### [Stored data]
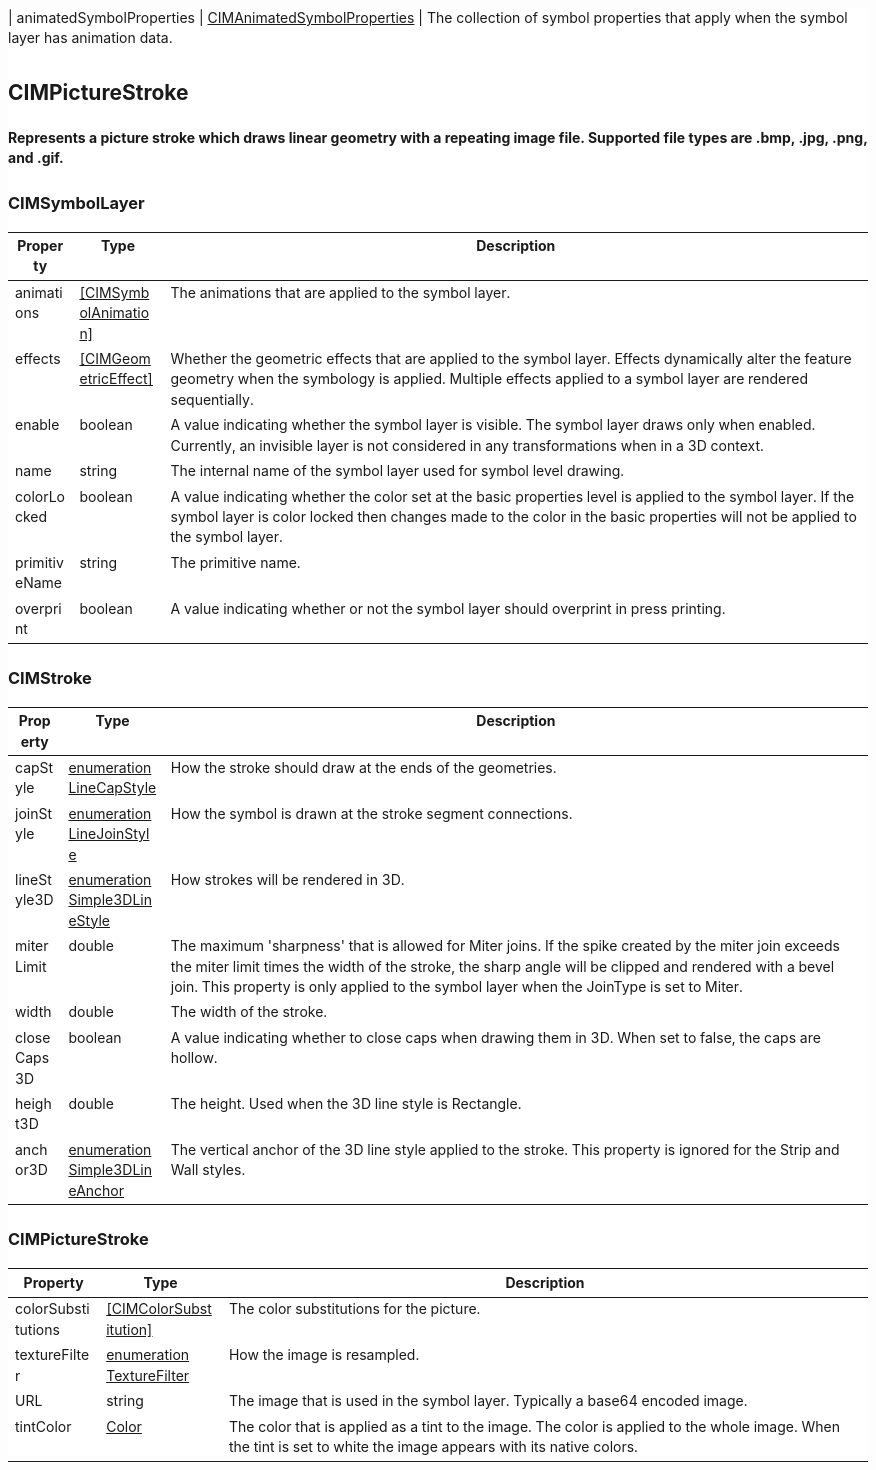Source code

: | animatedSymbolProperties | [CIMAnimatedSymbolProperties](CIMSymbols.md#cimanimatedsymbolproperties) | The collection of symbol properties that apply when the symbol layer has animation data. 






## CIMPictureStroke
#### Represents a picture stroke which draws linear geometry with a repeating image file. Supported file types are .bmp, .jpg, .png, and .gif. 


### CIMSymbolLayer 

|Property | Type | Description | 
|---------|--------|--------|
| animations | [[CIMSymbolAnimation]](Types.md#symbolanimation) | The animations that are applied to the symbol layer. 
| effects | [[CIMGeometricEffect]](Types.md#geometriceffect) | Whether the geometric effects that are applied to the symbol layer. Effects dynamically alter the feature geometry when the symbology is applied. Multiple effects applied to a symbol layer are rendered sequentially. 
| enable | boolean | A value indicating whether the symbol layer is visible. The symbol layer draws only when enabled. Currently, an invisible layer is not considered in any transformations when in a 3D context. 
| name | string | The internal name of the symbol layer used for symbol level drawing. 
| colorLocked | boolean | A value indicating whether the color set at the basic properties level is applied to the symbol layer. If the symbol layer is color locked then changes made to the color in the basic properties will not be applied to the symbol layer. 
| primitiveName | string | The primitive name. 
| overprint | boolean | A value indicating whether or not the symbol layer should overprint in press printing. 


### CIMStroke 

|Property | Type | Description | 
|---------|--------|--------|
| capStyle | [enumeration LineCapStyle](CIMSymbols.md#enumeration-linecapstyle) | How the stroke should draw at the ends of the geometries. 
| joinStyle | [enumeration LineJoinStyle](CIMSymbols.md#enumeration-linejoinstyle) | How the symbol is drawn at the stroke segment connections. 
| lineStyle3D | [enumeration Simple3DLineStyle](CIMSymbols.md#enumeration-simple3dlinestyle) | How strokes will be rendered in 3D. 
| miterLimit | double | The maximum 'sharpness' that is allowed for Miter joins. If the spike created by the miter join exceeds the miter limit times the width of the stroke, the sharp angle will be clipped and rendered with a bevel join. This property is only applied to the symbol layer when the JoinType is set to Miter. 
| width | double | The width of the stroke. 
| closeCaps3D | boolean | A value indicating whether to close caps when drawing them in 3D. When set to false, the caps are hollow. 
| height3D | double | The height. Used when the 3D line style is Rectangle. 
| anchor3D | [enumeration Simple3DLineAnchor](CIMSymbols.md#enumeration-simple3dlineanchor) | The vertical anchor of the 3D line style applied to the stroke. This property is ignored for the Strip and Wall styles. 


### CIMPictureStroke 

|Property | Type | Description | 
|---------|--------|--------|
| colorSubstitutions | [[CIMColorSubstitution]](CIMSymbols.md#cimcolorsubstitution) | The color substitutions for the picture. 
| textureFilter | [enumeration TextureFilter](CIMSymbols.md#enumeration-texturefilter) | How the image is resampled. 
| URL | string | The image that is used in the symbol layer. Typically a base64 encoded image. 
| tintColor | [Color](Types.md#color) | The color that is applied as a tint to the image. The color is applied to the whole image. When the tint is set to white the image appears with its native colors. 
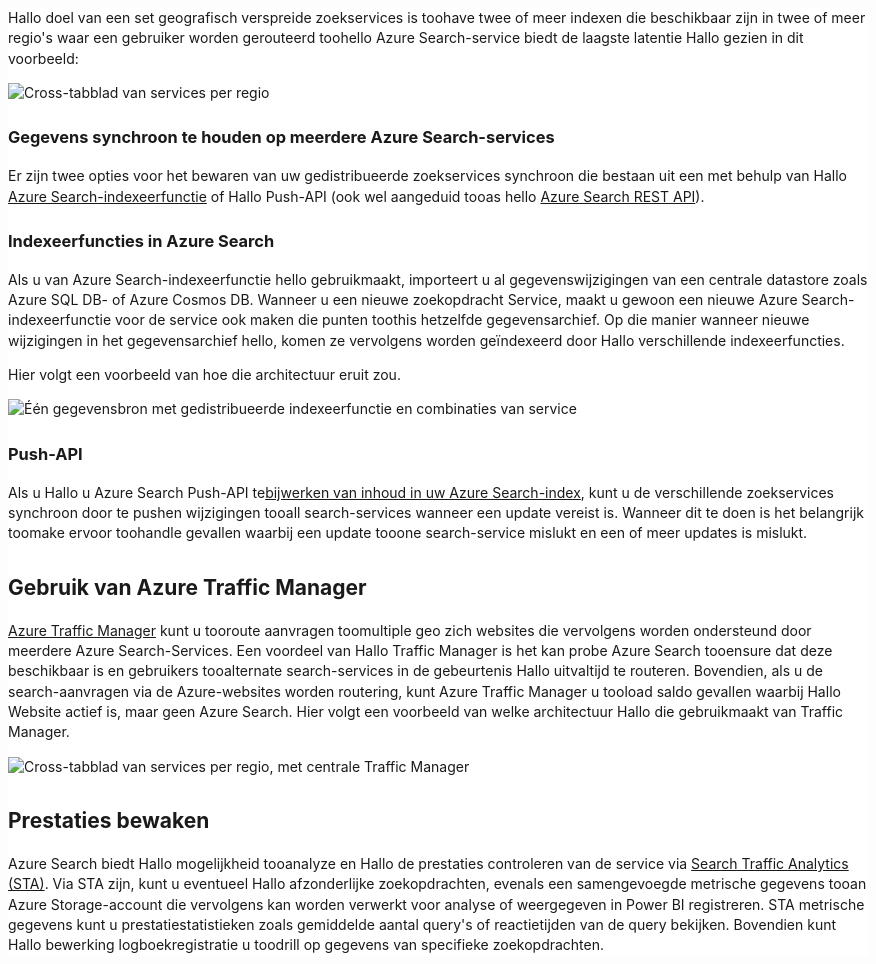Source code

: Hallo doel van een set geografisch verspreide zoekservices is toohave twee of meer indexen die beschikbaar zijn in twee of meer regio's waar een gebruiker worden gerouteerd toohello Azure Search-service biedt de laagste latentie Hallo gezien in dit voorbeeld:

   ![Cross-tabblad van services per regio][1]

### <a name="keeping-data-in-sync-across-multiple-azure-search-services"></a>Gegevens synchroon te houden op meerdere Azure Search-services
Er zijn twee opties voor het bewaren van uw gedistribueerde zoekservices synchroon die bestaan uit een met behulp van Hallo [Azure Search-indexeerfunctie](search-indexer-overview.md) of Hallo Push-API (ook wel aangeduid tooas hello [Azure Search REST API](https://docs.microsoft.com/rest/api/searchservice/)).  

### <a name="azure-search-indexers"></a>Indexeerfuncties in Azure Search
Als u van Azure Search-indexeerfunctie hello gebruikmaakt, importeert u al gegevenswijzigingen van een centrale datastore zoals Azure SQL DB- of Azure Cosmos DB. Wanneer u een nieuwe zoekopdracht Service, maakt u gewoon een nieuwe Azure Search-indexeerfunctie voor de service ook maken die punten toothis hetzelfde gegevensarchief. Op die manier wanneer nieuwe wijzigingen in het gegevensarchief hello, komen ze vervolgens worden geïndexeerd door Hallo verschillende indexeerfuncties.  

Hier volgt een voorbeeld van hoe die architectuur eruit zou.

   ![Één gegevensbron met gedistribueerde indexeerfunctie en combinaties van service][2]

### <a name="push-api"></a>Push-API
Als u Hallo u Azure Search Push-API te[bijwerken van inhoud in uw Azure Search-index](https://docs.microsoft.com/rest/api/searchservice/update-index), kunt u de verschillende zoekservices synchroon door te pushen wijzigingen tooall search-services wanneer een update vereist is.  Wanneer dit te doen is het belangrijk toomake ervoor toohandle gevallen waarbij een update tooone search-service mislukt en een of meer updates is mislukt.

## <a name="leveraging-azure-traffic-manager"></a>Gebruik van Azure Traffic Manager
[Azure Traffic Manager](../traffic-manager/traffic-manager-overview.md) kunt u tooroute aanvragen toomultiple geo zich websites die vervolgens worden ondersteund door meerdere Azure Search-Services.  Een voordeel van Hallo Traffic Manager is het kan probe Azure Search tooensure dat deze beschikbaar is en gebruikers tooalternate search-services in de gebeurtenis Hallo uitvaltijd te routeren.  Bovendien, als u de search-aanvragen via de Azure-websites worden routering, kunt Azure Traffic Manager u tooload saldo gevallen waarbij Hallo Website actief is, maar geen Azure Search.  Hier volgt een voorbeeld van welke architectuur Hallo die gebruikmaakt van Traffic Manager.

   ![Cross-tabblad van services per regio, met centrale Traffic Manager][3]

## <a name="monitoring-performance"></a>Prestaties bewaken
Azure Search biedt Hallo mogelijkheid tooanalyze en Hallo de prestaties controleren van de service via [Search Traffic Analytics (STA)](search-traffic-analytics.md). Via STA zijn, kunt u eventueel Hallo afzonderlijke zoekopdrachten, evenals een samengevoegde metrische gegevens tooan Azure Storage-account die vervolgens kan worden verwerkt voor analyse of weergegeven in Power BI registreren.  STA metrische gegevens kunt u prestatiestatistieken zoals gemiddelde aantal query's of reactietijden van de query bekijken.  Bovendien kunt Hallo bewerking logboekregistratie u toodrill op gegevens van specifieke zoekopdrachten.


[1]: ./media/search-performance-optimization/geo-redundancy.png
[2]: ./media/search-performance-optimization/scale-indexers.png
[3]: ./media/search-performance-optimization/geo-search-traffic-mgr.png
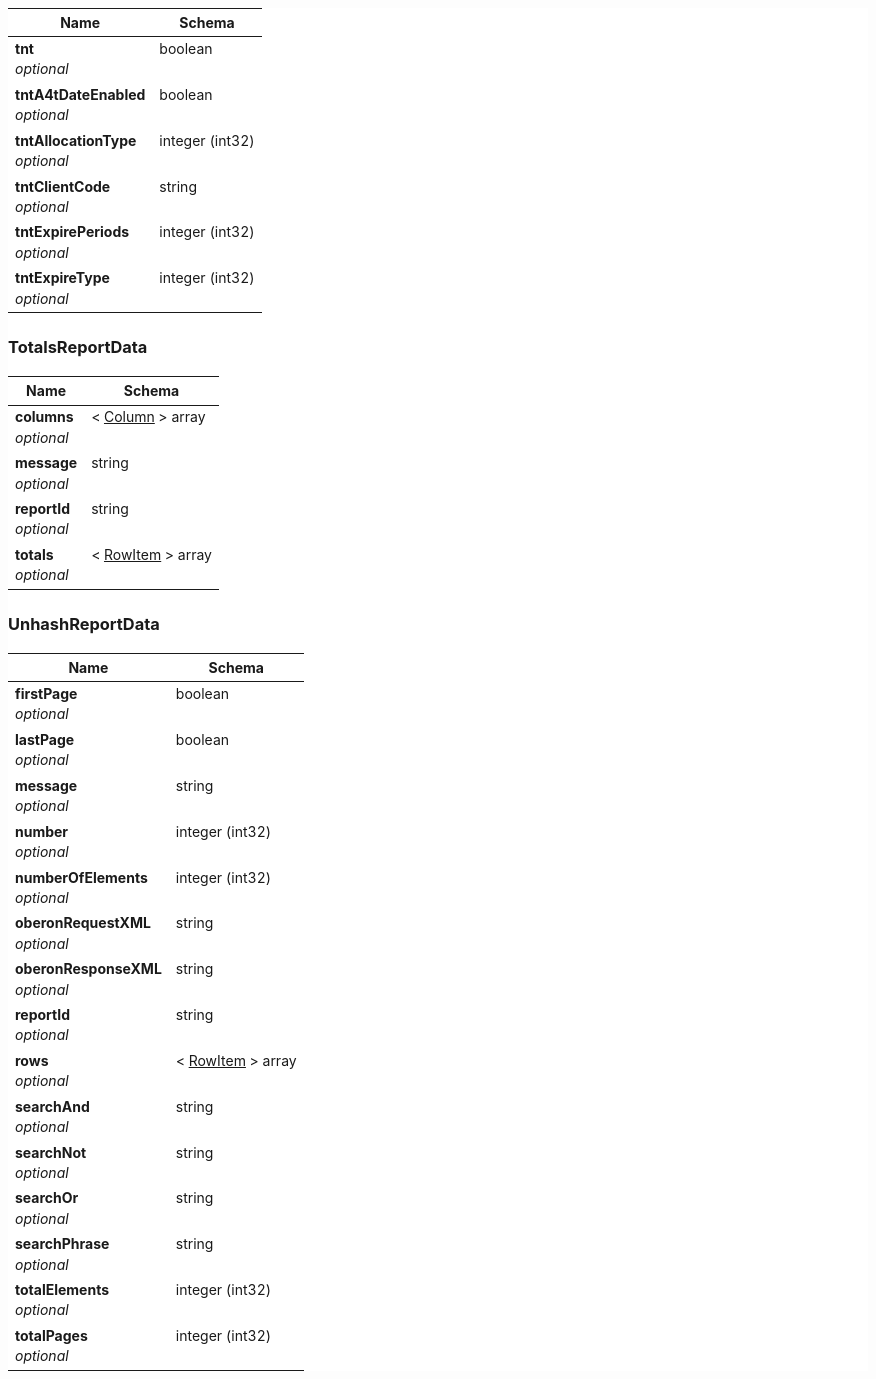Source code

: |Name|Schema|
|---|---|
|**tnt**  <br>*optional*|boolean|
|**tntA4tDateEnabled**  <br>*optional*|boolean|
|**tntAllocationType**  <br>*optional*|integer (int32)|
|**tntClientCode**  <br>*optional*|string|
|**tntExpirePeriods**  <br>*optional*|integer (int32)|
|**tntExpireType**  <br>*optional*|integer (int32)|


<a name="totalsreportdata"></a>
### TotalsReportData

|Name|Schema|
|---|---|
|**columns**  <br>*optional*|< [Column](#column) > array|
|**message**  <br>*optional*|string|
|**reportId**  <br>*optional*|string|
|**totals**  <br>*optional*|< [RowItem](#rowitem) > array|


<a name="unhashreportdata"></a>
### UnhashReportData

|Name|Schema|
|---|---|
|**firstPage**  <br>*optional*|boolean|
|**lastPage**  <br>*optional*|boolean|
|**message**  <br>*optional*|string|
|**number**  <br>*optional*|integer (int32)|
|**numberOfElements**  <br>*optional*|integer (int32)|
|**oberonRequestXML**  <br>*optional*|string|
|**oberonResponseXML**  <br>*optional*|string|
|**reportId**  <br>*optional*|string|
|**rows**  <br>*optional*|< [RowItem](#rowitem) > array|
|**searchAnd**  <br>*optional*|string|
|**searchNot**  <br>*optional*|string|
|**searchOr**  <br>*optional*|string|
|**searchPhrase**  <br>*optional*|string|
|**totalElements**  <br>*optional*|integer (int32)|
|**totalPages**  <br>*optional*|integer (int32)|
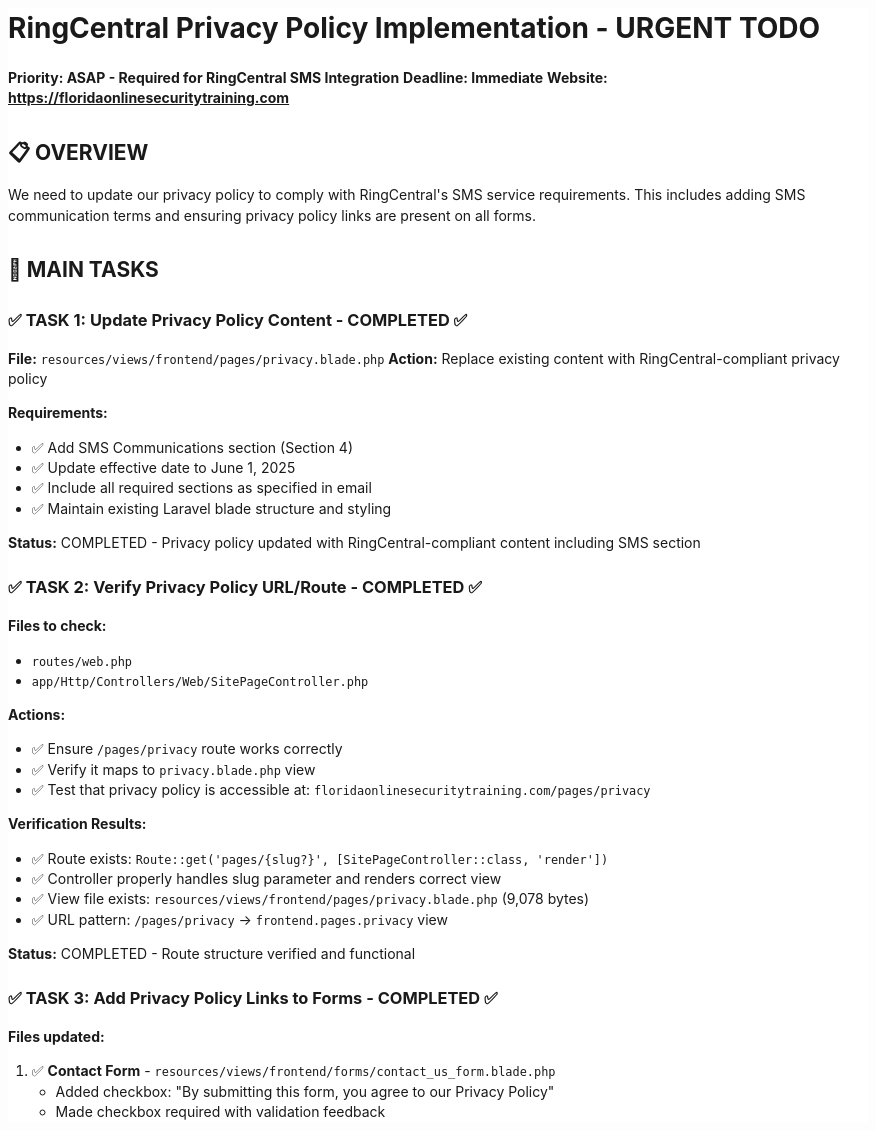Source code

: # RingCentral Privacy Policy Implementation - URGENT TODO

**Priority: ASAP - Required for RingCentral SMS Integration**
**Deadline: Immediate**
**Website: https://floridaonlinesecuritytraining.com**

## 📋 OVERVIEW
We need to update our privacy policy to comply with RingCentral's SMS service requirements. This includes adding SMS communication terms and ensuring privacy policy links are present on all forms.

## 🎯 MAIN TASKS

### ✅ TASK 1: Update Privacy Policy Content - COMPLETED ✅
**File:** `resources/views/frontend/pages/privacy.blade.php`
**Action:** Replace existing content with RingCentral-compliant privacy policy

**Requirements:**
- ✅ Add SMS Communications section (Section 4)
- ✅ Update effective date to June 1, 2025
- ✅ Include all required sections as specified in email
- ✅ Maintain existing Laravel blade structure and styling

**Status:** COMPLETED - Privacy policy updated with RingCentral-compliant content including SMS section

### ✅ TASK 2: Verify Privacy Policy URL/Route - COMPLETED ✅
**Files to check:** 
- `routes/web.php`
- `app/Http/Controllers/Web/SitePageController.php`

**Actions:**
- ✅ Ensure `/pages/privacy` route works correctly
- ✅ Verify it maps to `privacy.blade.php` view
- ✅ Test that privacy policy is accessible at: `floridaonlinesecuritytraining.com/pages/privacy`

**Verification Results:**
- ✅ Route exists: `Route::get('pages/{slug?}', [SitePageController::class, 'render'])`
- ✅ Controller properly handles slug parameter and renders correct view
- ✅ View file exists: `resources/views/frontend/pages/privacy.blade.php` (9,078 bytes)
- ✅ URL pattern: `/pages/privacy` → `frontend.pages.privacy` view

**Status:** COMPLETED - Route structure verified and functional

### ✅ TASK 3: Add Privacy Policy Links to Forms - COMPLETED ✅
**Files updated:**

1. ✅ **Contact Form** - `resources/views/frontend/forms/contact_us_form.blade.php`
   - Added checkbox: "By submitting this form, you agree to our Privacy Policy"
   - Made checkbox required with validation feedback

### [Exercise directions]
How many lines in the entries above contain the string "Push", matching case exactly? Reply with the number alone.

### [Exercise answer]
3